_WHAT THE TASK ASKS:_
Copy from the listing below the lines that begin with the one containing "Жиры, Белки, Углеводы, Калорийность" and run through the one containing "Reading right to left, transcribe". Include both of those lines and reproduce every line without changes.

*** EXCERPTED RECORDS ***

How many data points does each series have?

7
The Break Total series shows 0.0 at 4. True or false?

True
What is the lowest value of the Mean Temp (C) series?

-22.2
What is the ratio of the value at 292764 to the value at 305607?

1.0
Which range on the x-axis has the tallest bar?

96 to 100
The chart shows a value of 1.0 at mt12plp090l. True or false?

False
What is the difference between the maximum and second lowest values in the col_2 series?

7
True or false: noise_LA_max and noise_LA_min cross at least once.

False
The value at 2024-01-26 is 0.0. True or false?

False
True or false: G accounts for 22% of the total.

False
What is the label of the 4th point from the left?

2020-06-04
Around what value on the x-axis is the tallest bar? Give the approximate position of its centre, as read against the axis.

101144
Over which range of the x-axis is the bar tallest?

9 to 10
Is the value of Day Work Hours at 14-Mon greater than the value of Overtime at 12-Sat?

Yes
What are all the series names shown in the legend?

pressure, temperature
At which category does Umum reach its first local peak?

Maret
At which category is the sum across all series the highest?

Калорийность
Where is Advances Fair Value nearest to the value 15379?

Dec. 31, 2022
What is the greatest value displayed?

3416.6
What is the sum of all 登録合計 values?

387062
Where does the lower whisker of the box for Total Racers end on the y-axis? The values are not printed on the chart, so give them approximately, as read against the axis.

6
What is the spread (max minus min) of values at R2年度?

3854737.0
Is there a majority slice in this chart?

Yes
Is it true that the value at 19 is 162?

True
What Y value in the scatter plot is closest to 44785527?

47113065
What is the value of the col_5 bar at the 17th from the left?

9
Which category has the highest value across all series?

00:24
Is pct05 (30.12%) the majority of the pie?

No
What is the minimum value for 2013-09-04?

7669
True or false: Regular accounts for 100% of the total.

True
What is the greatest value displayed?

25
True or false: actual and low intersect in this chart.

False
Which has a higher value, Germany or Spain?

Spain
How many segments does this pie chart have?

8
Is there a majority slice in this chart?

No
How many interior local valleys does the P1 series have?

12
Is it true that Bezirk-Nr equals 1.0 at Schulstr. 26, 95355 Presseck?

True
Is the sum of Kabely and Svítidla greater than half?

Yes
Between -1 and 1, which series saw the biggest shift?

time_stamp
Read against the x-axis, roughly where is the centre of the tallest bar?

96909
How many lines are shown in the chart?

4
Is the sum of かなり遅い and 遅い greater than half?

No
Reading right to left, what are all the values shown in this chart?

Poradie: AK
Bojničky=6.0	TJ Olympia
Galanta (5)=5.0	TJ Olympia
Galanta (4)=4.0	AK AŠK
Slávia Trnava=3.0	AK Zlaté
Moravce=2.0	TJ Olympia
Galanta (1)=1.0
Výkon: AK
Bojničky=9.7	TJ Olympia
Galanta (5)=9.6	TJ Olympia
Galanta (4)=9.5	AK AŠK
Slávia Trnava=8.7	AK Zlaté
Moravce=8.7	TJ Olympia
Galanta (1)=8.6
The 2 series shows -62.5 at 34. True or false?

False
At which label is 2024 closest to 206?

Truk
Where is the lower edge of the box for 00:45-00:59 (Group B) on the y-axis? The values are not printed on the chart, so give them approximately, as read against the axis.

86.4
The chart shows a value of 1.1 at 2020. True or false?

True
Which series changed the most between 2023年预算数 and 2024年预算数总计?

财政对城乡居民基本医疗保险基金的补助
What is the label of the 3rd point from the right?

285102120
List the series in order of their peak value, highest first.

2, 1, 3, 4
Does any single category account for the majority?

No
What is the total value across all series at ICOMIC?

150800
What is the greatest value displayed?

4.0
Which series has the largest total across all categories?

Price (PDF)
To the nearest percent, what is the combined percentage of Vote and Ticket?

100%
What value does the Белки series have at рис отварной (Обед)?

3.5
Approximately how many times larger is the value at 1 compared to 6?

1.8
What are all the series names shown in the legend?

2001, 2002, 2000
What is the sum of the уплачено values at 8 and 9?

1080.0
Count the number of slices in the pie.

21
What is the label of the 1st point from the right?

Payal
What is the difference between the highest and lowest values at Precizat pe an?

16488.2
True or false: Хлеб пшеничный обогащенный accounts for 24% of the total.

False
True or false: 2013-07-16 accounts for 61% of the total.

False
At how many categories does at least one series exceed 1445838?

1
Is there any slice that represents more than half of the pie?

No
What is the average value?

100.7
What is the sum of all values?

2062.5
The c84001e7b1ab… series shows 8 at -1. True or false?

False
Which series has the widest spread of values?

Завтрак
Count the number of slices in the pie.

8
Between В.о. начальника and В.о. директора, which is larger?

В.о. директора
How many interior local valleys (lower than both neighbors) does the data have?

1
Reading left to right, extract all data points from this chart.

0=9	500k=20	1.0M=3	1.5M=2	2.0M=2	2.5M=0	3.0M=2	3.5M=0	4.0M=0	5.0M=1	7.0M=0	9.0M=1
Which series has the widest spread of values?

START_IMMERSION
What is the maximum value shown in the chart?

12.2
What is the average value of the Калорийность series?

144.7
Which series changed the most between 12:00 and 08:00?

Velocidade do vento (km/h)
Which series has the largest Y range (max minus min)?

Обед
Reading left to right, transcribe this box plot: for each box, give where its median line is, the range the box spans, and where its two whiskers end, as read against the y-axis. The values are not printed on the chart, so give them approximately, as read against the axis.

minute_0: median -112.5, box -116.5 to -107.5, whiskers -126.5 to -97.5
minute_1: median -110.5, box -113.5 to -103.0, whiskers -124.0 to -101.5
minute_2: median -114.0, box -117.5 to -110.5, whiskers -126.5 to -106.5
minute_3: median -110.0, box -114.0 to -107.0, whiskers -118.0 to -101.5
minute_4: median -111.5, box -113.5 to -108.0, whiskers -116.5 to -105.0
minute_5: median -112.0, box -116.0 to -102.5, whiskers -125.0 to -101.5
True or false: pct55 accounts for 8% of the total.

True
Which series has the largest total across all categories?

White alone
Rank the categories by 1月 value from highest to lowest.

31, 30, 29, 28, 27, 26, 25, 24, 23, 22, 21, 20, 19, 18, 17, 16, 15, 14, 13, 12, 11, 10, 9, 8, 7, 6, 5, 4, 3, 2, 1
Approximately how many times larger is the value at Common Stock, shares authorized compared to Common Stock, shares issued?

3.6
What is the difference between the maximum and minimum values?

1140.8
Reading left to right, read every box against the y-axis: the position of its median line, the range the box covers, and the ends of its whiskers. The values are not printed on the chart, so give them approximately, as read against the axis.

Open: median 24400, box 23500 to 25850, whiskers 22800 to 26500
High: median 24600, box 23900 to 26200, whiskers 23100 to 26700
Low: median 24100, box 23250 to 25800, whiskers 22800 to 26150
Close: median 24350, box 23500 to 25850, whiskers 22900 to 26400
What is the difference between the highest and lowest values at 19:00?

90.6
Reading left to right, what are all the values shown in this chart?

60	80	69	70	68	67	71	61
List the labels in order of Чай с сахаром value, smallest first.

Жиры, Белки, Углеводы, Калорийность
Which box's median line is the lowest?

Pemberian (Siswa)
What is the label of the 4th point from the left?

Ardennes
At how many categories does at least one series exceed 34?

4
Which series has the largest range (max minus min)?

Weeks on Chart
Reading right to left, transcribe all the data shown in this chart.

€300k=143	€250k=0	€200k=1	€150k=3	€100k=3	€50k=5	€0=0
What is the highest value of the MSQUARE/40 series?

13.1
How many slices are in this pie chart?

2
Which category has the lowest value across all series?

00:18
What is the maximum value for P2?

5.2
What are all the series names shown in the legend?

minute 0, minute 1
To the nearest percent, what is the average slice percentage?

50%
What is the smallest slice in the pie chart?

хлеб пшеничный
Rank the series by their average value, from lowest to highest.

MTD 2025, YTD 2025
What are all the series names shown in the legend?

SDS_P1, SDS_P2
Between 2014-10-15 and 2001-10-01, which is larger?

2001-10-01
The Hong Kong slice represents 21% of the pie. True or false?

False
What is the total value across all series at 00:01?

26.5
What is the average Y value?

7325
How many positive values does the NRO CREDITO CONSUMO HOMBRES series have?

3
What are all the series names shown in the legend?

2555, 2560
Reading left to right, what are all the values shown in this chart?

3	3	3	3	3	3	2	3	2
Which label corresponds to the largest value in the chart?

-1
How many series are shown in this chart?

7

***

_ANSWER AREA:_
Жиры, Белки, Углеводы, Калорийность
Which box's median line is the lowest?

Pemberian (Siswa)
What is the label of the 4th point from the left?

Ardennes
At how many categories does at least one series exceed 34?

4
Which series has the largest range (max minus min)?

Weeks on Chart
Reading right to left, transcribe all the data shown in this chart.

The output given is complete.